* _Quoted passage_:

▬▬▬

The Honorable Melvin A. Steinberg
Lieutenant Governor

      You have requested our opinion concerning the legal authority
of the Maryland Stadium Authority to enter into an indemnification
agreement. Specifically, your question is whether “the Stadium
Authority [may] fund damages for lease terminations in other states
or reimburse professional sports franchises for their legal fees in
matters involving actions brought as a result of a relocation of a
football franchise from another state.”

      For the reasons stated below, we conclude that the Maryland
Stadium Authority may enter into indemnification agreements
related to costs associated with a football franchise’s efforts to
relocate to Baltimore only if the agreement is backed by funds that
are available to the Stadium Authority for this purpose or the
agreement is otherwise made contingent on the future availability of
funds to pay the indemnification.

▬▬▬

* _Listed entries_:
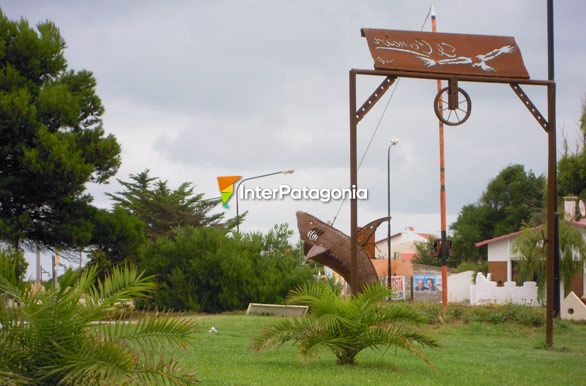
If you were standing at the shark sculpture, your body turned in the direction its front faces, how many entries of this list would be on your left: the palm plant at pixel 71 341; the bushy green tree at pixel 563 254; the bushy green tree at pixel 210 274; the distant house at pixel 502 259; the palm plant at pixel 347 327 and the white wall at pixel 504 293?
2

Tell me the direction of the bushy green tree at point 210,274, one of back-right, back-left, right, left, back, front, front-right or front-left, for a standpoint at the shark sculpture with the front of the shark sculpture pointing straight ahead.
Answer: front-right

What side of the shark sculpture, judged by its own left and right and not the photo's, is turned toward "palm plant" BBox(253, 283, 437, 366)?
left

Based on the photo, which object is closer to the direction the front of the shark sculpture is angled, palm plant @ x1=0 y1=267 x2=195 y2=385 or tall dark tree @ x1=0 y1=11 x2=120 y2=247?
the tall dark tree

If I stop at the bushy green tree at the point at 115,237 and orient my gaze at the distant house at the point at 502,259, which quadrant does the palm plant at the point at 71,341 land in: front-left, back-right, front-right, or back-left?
back-right

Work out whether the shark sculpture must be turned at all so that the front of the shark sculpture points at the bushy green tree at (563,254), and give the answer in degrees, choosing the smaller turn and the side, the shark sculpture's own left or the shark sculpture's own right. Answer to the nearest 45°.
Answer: approximately 135° to the shark sculpture's own right

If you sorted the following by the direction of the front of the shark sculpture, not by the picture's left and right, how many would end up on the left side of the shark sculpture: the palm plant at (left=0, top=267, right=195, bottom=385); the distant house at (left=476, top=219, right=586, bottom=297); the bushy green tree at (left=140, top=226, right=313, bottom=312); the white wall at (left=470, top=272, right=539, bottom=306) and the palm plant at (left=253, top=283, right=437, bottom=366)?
2

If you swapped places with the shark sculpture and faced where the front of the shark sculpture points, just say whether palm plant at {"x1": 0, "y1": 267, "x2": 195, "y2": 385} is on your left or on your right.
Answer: on your left

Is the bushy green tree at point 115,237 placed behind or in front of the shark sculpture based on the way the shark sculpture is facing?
in front

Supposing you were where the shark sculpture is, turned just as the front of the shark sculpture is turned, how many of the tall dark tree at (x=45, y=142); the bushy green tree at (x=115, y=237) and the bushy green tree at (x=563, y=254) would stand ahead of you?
2

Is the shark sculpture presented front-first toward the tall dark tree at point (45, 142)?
yes

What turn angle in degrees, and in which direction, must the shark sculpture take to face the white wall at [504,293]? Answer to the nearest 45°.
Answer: approximately 135° to its right

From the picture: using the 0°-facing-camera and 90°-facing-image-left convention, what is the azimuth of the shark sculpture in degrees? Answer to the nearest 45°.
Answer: approximately 90°

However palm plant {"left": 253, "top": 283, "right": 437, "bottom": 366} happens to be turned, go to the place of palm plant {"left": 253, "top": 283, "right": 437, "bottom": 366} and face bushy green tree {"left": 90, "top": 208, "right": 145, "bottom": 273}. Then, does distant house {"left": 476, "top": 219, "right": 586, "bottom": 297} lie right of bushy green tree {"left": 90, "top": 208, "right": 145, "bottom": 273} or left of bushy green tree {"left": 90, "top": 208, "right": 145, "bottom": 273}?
right
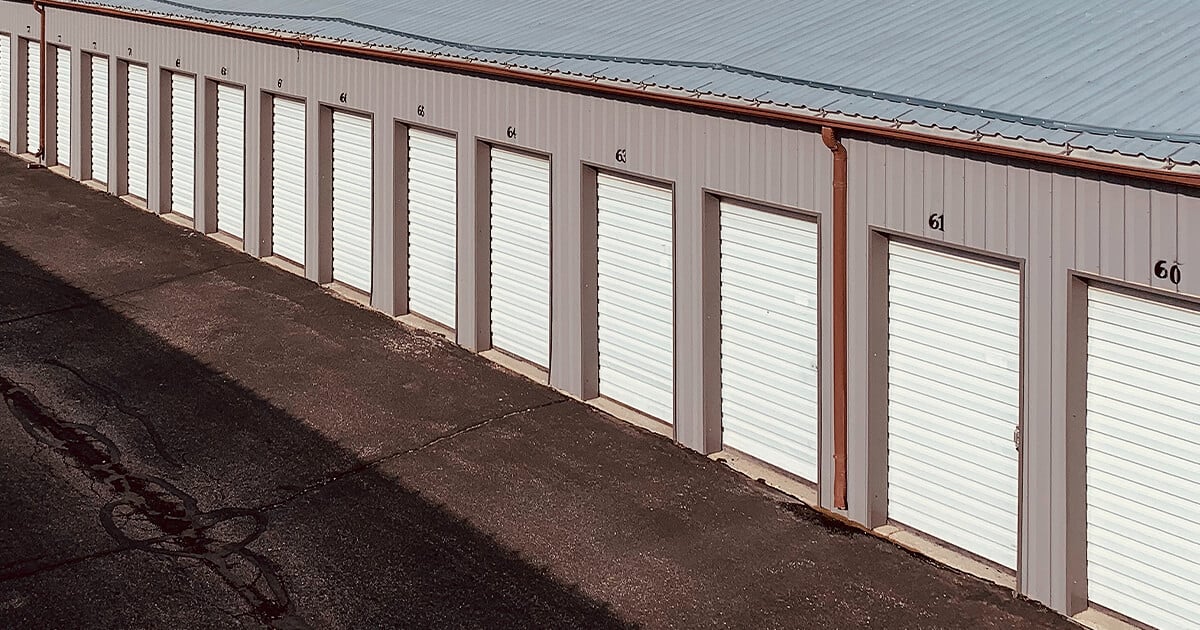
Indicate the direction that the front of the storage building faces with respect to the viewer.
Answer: facing the viewer and to the left of the viewer
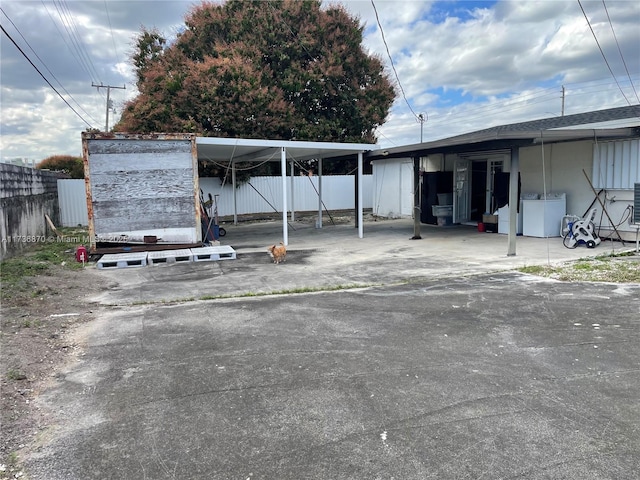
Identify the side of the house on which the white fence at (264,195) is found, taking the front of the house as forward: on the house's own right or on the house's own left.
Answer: on the house's own right

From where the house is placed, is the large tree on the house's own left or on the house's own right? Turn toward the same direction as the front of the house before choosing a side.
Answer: on the house's own right

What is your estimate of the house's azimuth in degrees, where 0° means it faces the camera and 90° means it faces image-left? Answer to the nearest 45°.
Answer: approximately 45°

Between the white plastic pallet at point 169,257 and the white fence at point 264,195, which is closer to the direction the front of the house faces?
the white plastic pallet

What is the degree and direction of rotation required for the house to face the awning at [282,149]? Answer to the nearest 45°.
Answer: approximately 45° to its right

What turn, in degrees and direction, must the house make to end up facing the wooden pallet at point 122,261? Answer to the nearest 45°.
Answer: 0° — it already faces it

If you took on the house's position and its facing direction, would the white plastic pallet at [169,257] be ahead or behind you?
ahead

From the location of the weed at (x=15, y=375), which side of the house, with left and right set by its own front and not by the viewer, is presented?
front

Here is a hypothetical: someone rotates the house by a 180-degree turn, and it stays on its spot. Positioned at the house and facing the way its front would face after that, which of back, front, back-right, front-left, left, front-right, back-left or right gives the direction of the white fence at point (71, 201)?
back-left

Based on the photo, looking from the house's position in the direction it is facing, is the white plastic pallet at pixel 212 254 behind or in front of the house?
in front

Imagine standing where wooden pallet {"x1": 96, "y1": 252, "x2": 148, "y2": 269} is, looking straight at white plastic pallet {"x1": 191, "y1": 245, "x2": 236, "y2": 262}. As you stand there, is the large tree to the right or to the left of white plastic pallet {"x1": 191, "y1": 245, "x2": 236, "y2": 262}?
left
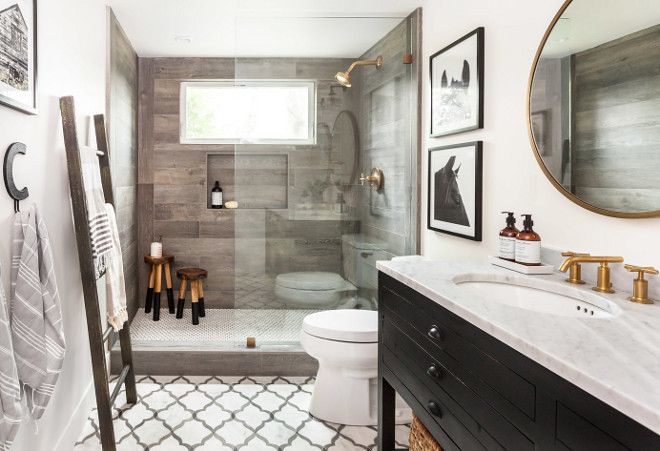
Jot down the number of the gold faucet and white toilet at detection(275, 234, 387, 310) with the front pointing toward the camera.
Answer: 0

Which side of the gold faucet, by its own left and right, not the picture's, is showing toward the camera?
left

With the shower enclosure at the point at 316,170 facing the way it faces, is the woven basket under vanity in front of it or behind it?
in front

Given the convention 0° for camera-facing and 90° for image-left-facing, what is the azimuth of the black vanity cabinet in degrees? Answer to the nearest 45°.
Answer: approximately 45°

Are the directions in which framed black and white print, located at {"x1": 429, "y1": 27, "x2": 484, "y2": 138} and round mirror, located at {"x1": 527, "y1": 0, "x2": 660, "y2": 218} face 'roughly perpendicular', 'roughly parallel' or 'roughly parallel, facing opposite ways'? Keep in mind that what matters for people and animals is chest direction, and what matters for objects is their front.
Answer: roughly parallel

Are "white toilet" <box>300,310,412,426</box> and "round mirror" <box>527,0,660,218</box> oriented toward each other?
no

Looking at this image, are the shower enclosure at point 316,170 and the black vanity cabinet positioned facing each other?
no

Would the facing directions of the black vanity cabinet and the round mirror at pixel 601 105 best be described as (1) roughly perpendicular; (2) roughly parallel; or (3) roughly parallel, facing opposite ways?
roughly parallel

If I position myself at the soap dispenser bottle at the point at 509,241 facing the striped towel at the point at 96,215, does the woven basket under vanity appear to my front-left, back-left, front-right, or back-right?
front-left

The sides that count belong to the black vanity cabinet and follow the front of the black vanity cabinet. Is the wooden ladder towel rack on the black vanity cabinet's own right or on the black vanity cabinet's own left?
on the black vanity cabinet's own right

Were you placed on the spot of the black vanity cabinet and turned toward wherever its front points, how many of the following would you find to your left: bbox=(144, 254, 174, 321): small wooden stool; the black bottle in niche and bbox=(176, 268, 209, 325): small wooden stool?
0

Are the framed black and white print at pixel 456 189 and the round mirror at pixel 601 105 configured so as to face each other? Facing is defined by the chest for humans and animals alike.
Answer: no
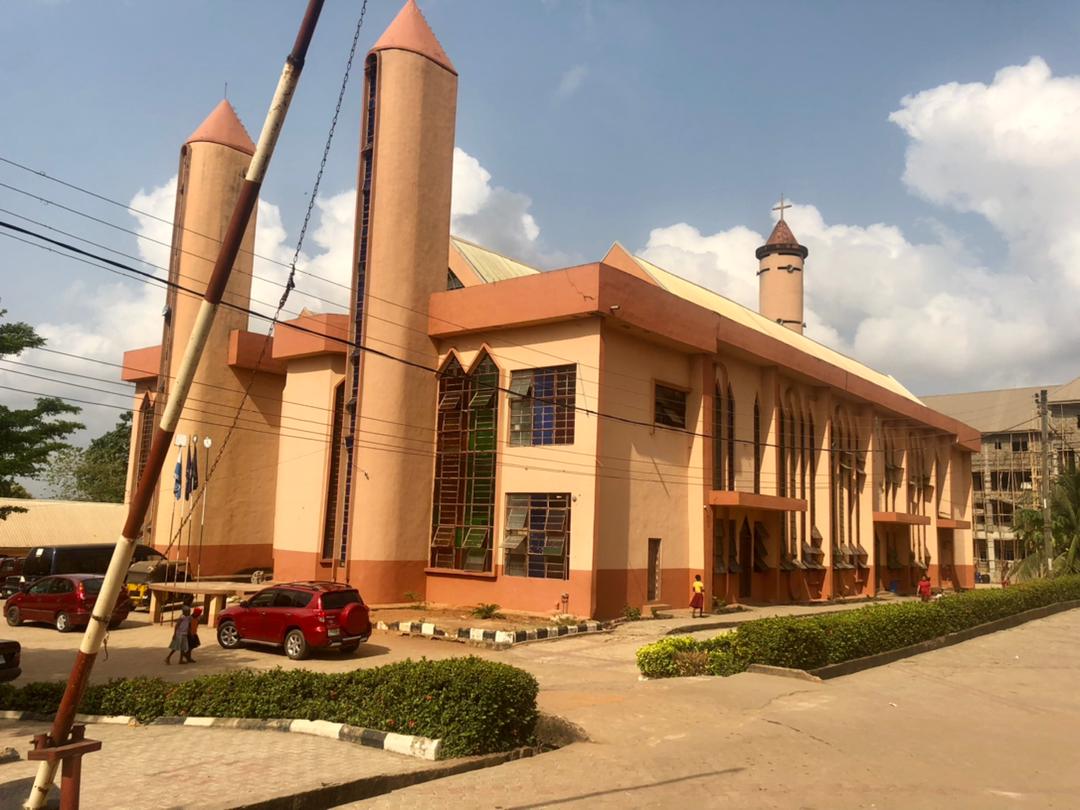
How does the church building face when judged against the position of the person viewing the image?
facing the viewer and to the left of the viewer

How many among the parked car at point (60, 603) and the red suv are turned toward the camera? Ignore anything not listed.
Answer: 0

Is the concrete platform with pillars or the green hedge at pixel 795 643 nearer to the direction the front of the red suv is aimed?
the concrete platform with pillars

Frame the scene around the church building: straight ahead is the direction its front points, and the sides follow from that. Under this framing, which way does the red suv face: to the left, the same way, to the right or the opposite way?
to the right

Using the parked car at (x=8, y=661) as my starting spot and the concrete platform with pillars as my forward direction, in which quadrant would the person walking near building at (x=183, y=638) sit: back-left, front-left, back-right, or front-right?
front-right

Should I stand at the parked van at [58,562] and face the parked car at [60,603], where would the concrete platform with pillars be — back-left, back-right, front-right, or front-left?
front-left

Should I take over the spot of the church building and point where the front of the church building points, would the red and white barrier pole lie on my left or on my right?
on my left

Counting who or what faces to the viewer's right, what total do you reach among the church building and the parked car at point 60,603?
0

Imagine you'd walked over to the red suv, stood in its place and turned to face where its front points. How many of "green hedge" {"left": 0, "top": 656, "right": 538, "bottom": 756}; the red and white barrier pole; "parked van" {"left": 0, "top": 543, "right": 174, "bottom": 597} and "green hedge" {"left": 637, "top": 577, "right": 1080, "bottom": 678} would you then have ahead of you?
1

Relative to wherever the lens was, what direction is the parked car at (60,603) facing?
facing away from the viewer and to the left of the viewer

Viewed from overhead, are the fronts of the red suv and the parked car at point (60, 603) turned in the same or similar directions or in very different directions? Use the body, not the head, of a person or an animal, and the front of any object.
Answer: same or similar directions

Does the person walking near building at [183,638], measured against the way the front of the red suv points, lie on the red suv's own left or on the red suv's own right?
on the red suv's own left

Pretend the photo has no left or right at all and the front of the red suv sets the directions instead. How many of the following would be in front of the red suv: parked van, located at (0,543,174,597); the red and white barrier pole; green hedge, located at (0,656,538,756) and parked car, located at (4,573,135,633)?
2

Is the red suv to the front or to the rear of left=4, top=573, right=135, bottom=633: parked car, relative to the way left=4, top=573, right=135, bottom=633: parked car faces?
to the rear

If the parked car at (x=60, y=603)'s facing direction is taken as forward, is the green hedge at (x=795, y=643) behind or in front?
behind

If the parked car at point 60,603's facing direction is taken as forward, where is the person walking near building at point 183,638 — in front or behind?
behind

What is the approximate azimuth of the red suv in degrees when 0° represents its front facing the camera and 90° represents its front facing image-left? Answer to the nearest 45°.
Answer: approximately 135°

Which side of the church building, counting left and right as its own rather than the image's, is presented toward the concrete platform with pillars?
front
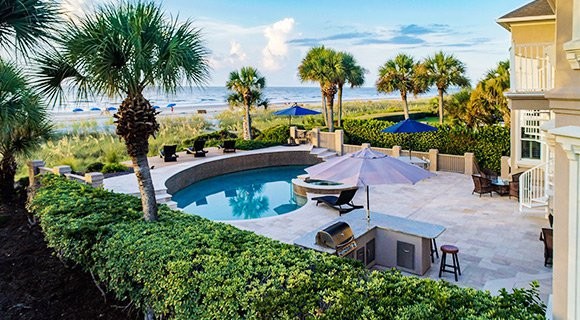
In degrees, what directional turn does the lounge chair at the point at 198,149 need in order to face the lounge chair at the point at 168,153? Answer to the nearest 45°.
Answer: approximately 45° to its left

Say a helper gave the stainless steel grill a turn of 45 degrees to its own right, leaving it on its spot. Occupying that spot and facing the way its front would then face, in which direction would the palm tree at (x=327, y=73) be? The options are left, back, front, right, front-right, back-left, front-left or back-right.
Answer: back

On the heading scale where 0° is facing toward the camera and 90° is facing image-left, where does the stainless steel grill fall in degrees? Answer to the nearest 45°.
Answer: approximately 315°

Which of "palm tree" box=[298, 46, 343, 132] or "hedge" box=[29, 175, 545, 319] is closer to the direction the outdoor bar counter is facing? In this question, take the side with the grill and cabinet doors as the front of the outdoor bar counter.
the hedge

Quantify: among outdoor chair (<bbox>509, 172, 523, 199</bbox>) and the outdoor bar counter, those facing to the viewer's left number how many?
1

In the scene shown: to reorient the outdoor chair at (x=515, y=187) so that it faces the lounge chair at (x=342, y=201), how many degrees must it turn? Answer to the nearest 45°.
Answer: approximately 45° to its left

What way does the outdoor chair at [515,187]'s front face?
to the viewer's left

▬▬▬

Answer these questions about the legal opinion:
1. What office does the person the opinion is addressed to hold?
2. Whose legal authority to enter into an indemnification agreement is in question?
3. To which city would the football franchise relocate?

* _Problem solution_:
1. Lieutenant Governor
2. The Maryland Stadium Authority
3. Baltimore